# What original Eircom shares worth now?



## alexcoll (26 Nov 2009)

I bought the original Eircom shares (never sold anything except when forced by the takeovers )
All Im left with is the Vodafone shares;
How much have I lost given that Vodafone stands at about 1.35Stg today?
Hope this is the right forum for my query!


----------



## PMU (26 Nov 2009)

This is a bit tricky. You bought shares in EirCom; then got 1 Eircell share for every EirCom share you held; and ended up with 0.9478 shares in Vodafone for every 2 Eircell shares you held.  The acquisition price of these shares is determined by the Revenue Commissioners. This is explained in Revenue Tax Briefing No 46. Revenue says that if you bought an Eircom share at €3.90 you ended up with a Vodafone share at €4.55.   The exchange rate then was about 0.6 GBP to 1 EUR, so on today’s price you’re down just under 50%. [This does not include any free shares you would have received or reinvested dividends.]


----------



## callybags (26 Nov 2009)

Why not see how many Vodafone shares you have and multiply by the current price. Don't forget to convert the result into Euro.
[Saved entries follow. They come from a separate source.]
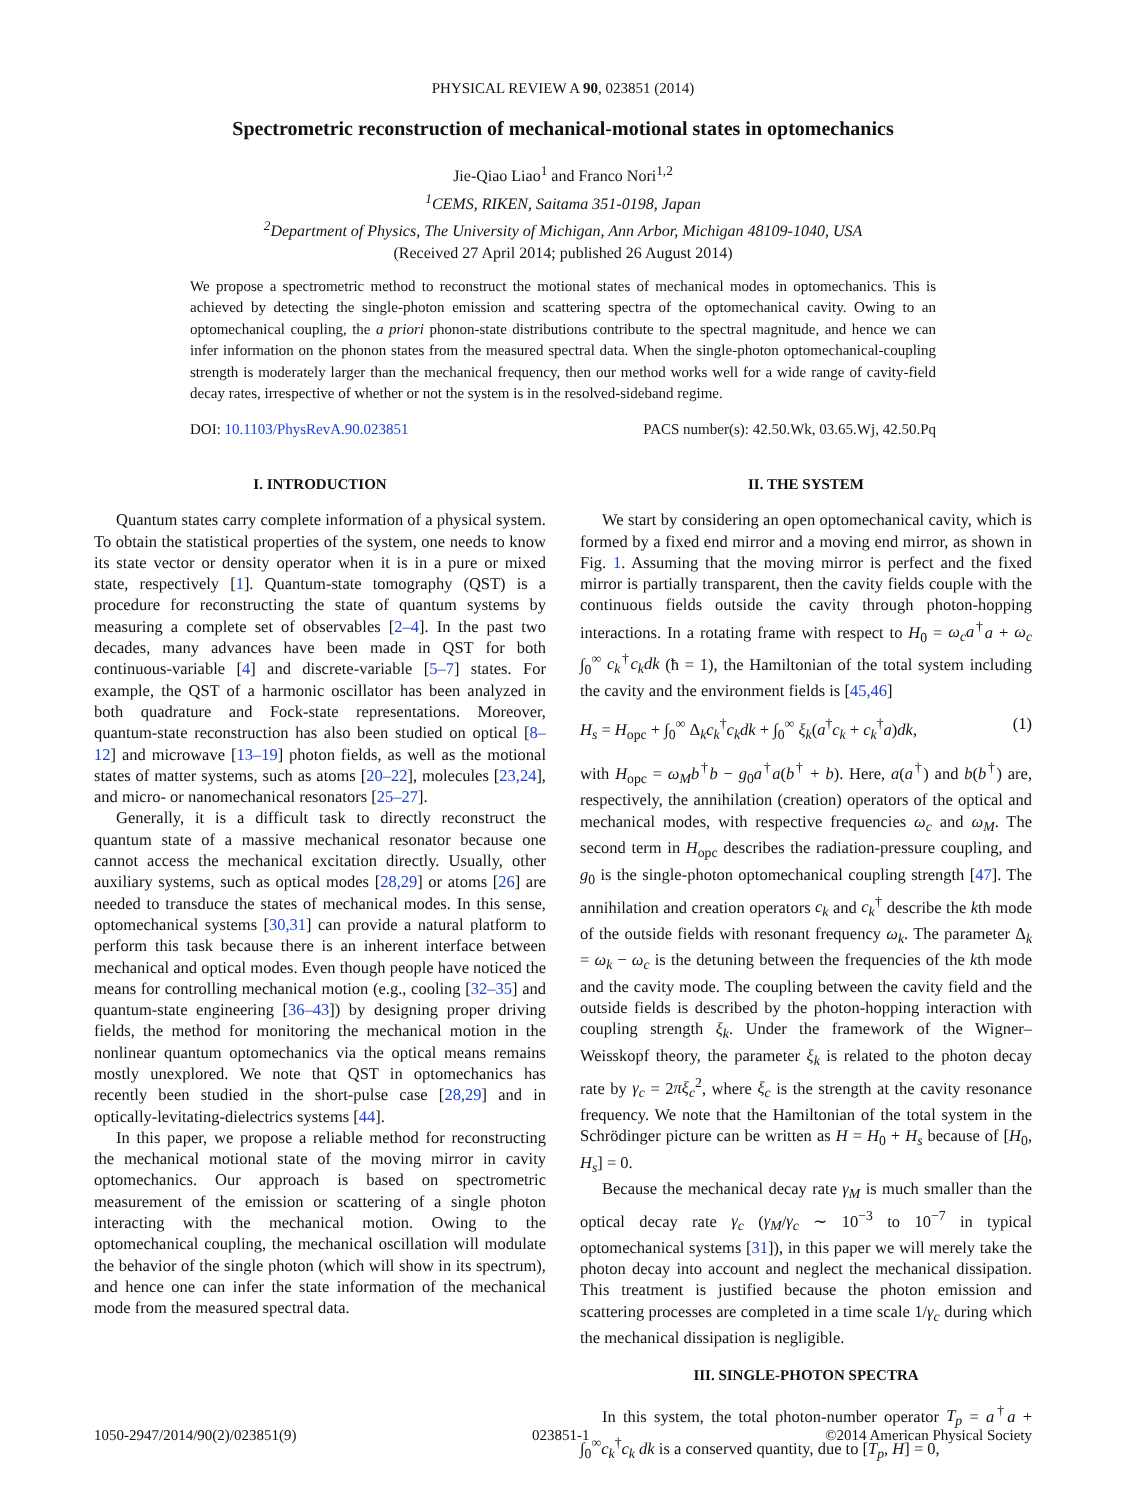PHYSICAL REVIEW A 90, 023851 (2014)
Spectrometric reconstruction of mechanical-motional states in optomechanics
Jie-Qiao Liao<sup>1</sup> and Franco Nori<sup>1,2</sup>
<sup>1</sup> CEMS, RIKEN, Saitama 351-0198, Japan
<sup>2</sup> Department of Physics, The University of Michigan, Ann Arbor, Michigan 48109-1040, USA
(Received 27 April 2014; published 26 August 2014)
We propose a spectrometric method to reconstruct the motional states of mechanical modes in optomechanics. This is achieved by detecting the single-photon emission and scattering spectra of the optomechanical cavity. Owing to an optomechanical coupling, the a priori phonon-state distributions contribute to the spectral magnitude, and hence we can infer information on the phonon states from the measured spectral data. When the single-photon optomechanical-coupling strength is moderately larger than the mechanical frequency, then our method works well for a wide range of cavity-field decay rates, irrespective of whether or not the system is in the resolved-sideband regime.
DOI: 10.1103/PhysRevA.90.023851 PACS number(s): 42.50.Wk, 03.65.Wj, 42.50.Pq
I. INTRODUCTION
Quantum states carry complete information of a physical system. To obtain the statistical properties of the system, one needs to know its state vector or density operator when it is in a pure or mixed state, respectively [1]. Quantum-state tomography (QST) is a procedure for reconstructing the state of quantum systems by measuring a complete set of observables [2–4]. In the past two decades, many advances have been made in QST for both continuous-variable [4] and discrete-variable [5–7] states. For example, the QST of a harmonic oscillator has been analyzed in both quadrature and Fock-state representations. Moreover, quantum-state reconstruction has also been studied on optical [8–12] and microwave [13–19] photon fields, as well as the motional states of matter systems, such as atoms [20–22], molecules [23,24], and micro- or nanomechanical resonators [25–27].
Generally, it is a difficult task to directly reconstruct the quantum state of a massive mechanical resonator because one cannot access the mechanical excitation directly. Usually, other auxiliary systems, such as optical modes [28,29] or atoms [26] are needed to transduce the states of mechanical modes. In this sense, optomechanical systems [30,31] can provide a natural platform to perform this task because there is an inherent interface between mechanical and optical modes. Even though people have noticed the means for controlling mechanical motion (e.g., cooling [32–35] and quantum-state engineering [36–43]) by designing proper driving fields, the method for monitoring the mechanical motion in the nonlinear quantum optomechanics via the optical means remains mostly unexplored. We note that QST in optomechanics has recently been studied in the short-pulse case [28,29] and in optically-levitating-dielectrics systems [44].
In this paper, we propose a reliable method for reconstructing the mechanical motional state of the moving mirror in cavity optomechanics. Our approach is based on spectrometric measurement of the emission or scattering of a single photon interacting with the mechanical motion. Owing to the optomechanical coupling, the mechanical oscillation will modulate the behavior of the single photon (which will show in its spectrum), and hence one can infer the state information of the mechanical mode from the measured spectral data.
II. THE SYSTEM
We start by considering an open optomechanical cavity, which is formed by a fixed end mirror and a moving end mirror, as shown in Fig. 1. Assuming that the moving mirror is perfect and the fixed mirror is partially transparent, then the cavity fields couple with the continuous fields outside the cavity through photon-hopping interactions. In a rotating frame with respect to H<sub>0</sub> = ω<sub>c</sub>a<sup>†</sup>a + ω<sub>c</sub> ∫<sub>0</sub><sup>∞</sup> c<sub>k</sub><sup>†</sup>c<sub>k</sub>dk (ħ = 1), the Hamiltonian of the total system including the cavity and the environment fields is [45,46]
H<sub>s</sub> = H<sub>opc</sub> + ∫<sub>0</sub><sup>∞</sup> Δ<sub>k</sub>c<sub>k</sub><sup>†</sup>c<sub>k</sub>dk + ∫<sub>0</sub><sup>∞</sup> ξ<sub>k</sub>(a<sup>†</sup>c<sub>k</sub> + c<sub>k</sub><sup>†</sup>a)dk, (1)
with H<sub>opc</sub> = ω<sub>M</sub>b<sup>†</sup>b − g<sub>0</sub>a<sup>†</sup>a(b<sup>†</sup> + b). Here, a(a<sup>†</sup>) and b(b<sup>†</sup>) are, respectively, the annihilation (creation) operators of the optical and mechanical modes, with respective frequencies ω<sub>c</sub> and ω<sub>M</sub>. The second term in H<sub>opc</sub> describes the radiation-pressure coupling, and g<sub>0</sub> is the single-photon optomechanical coupling strength [47]. The annihilation and creation operators c<sub>k</sub> and c<sub>k</sub><sup>†</sup> describe the kth mode of the outside fields with resonant frequency ω<sub>k</sub>. The parameter Δ<sub>k</sub> = ω<sub>k</sub> − ω<sub>c</sub> is the detuning between the frequencies of the kth mode and the cavity mode. The coupling between the cavity field and the outside fields is described by the photon-hopping interaction with coupling strength ξ<sub>k</sub>. Under the framework of the Wigner–Weisskopf theory, the parameter ξ<sub>k</sub> is related to the photon decay rate by γ<sub>c</sub> = 2πξ<sub>c</sub><sup>2</sup>, where ξ<sub>c</sub> is the strength at the cavity resonance frequency. We note that the Hamiltonian of the total system in the Schrödinger picture can be written as H = H<sub>0</sub> + H<sub>s</sub> because of [H<sub>0</sub>, H<sub>s</sub>] = 0.
Because the mechanical decay rate γ<sub>M</sub> is much smaller than the optical decay rate γ<sub>c</sub> (γ<sub>M</sub>/γ<sub>c</sub> ∼ 10<sup>−3</sup> to 10<sup>−7</sup> in typical optomechanical systems [31]), in this paper we will merely take the photon decay into account and neglect the mechanical dissipation. This treatment is justified because the photon emission and scattering processes are completed in a time scale 1/γ<sub>c</sub> during which the mechanical dissipation is negligible.
III. SINGLE-PHOTON SPECTRA
In this system, the total photon-number operator T<sub>p</sub> = a<sup>†</sup>a + ∫<sub>0</sub><sup>∞</sup>c<sub>k</sub><sup>†</sup>c<sub>k</sub> dk is a conserved quantity, due to [T<sub>p</sub>, H] = 0,
1050-2947/2014/90(2)/023851(9) 023851-1 ©2014 American Physical Society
Deduct this from what you originally paid for the Eircom shares (allowing for any receipts from forced sale of shares) and this is what you have lost if you were to sell today.


----------



## alexcoll (26 Nov 2009)

Thanks for the information. I wonder did any taxable gain accrue on the forced sales/takeover payents? (unlikely!) and if I sell the vodafone shares today would there be any loss available for CGT purposes?


----------



## luckystar (7 Dec 2009)

Hi all, I'm in much the same boat and hope someone can help! Need to do a CGT return and want to write off the loss for Eircom from all those years ago! Going though paperwork, all i can figure out is that I originally bought IR£3,450 and as the original OP got Vodafone shares and some money from Eircom. Is there any way of calculating loss?? Have been trawling through the internet and haven't had much luck and as the 15th December is rapidly approaching am hoping to reduce my CGT liability.... Never sold shares/made a profit before so is all new to me


----------



## Billo (7 Dec 2009)

I also sold some Vodafone shares about a year ago. As I lost about 30% on the whole saga I reckon that there was no CGT liability at the time, so I ignored it.
If I make a profit in future transaction I should be able to put the loss against the future gain for tax purposes.


----------